Truthfully, it didn't make sense, and we generally didn't share our celebration of this Eid with other people, perhaps in fear of being judged. But our parents always would repeat that the whole of Iraq celebrated it.
Youm used to recount how in her younger years, the Tigris would be filled with floating candles. My father would agree with her, and tell us how he would hold his mother's hand, as they placed a candle in Diyala River, praying for his success.
He angrily recalls how Saddam got rid of this, and my brain would automatically shut off as politics creeped in.

It wasn't as magical without Youm.

The stories told was of old warring Babylonian gods and goddesses. We would sit around the table, eating sugary snacks, and talking at the same time, with such excitement. My brother would constantly spray me with food and saliva as he talked, prompting me to always crawl up to the sofa to avoid him.Ironically on the sofa, my dad's eating of pistachios meant i had to dodge hard shell bullets, as my dad tried to throw the shells onto the table.
I put up with this only as long as the stories lasted. As soon as they ended, I would go to the kitchen where 4 generations met - my great grandmother, my grandmother, my mother and me.
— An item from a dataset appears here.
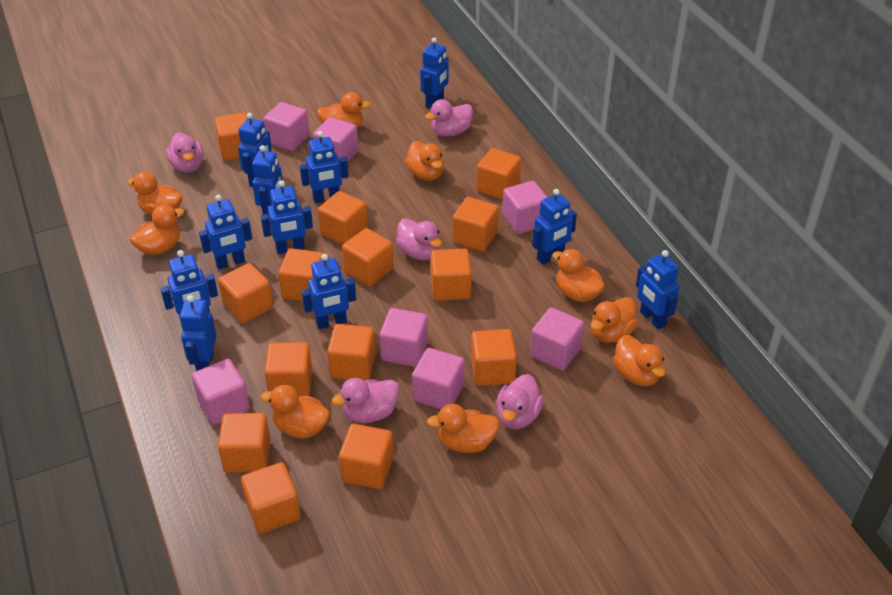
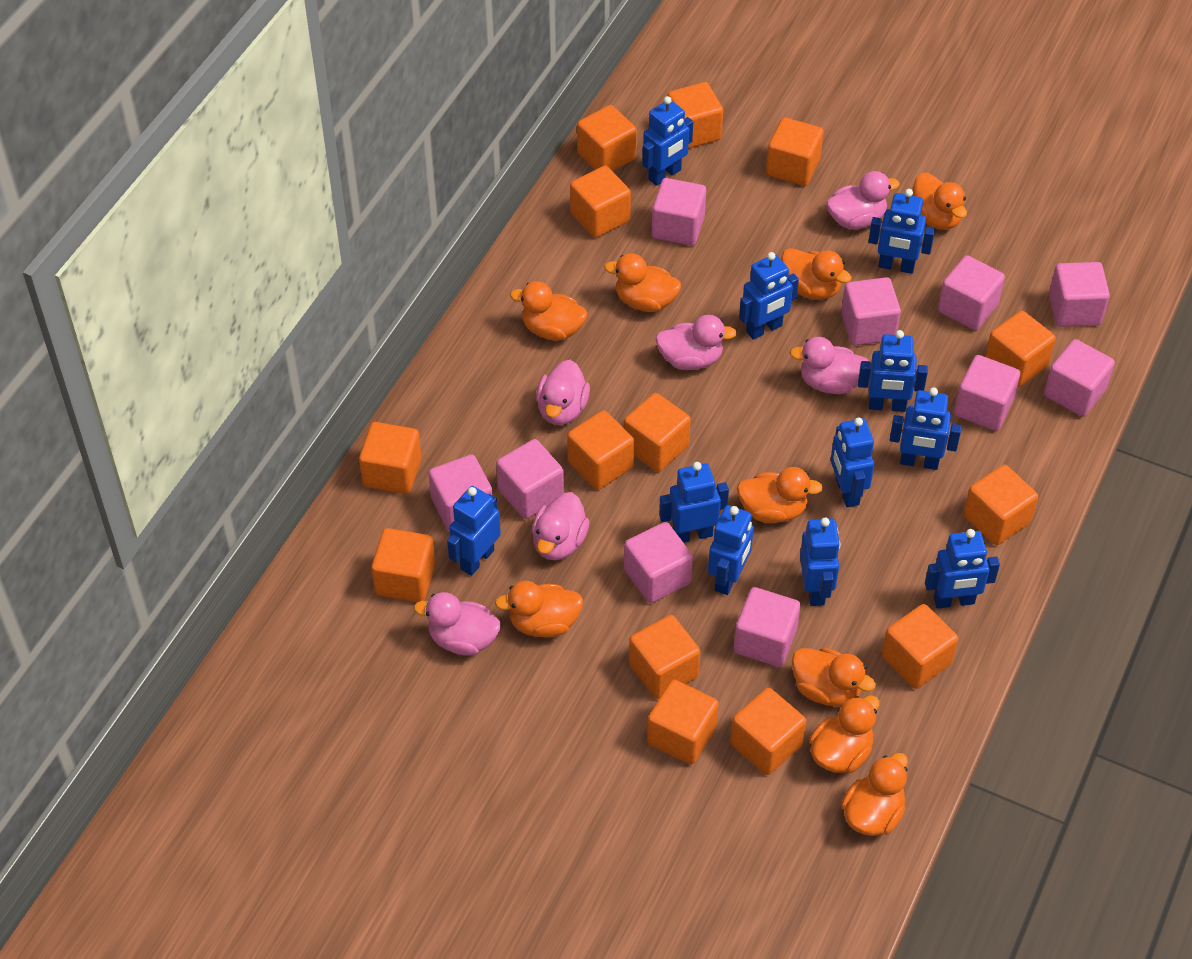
pink cube: [192,359,250,425] [263,102,309,151] [313,117,358,162] [380,308,428,367] [412,348,465,409] [502,181,548,234] [530,308,584,371] = 7 -> [428,454,493,532] [496,439,564,519] [624,522,693,603] [652,178,706,246] [734,587,801,667] [841,277,901,345] [938,255,1005,330] [954,355,1020,431] [1044,339,1115,417] [1049,262,1110,327] = 10
pink duck: [166,132,203,173] [332,378,399,423] [396,218,442,260] [425,99,473,137] [496,374,544,429] = 5 -> [414,592,501,656] [532,492,590,560] [536,360,590,425] [655,315,737,370] [790,337,868,394] [826,171,900,229] = 6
They would gossip, and i would try to make sense of their talk, as they asked me to get them juice, water, a spoon etc, all the time using the cutest endearments.

After a while, I would walk out the kitchen door into the garden. I'd carry candles with me, enjoying how the wax snaked down the candles, then onto my skin. Laying them onto the dry grass, I would bounce onto the ground, shouting for my sister to join me, and bring a bottle of water with her. Some Eids she came, and other Eids I would stay out alone, listening to talk and laughter, until i slept under the stars.
Every time i was woken, whoever woke me would mutter about my stubbornness - I'd be covered in bug bites. Nonetheless, I was smiling widely when I crawled into bed, my mouth still sweet from 3 days of sugar.

Next year, I'm going to make sure I go back on time to celebrate Eid with them. Even though the stories have gotten repetitive and boring, and even though now only the table is filled with candles. Perhaps next year I'll try to light 70 candles as Youm always did.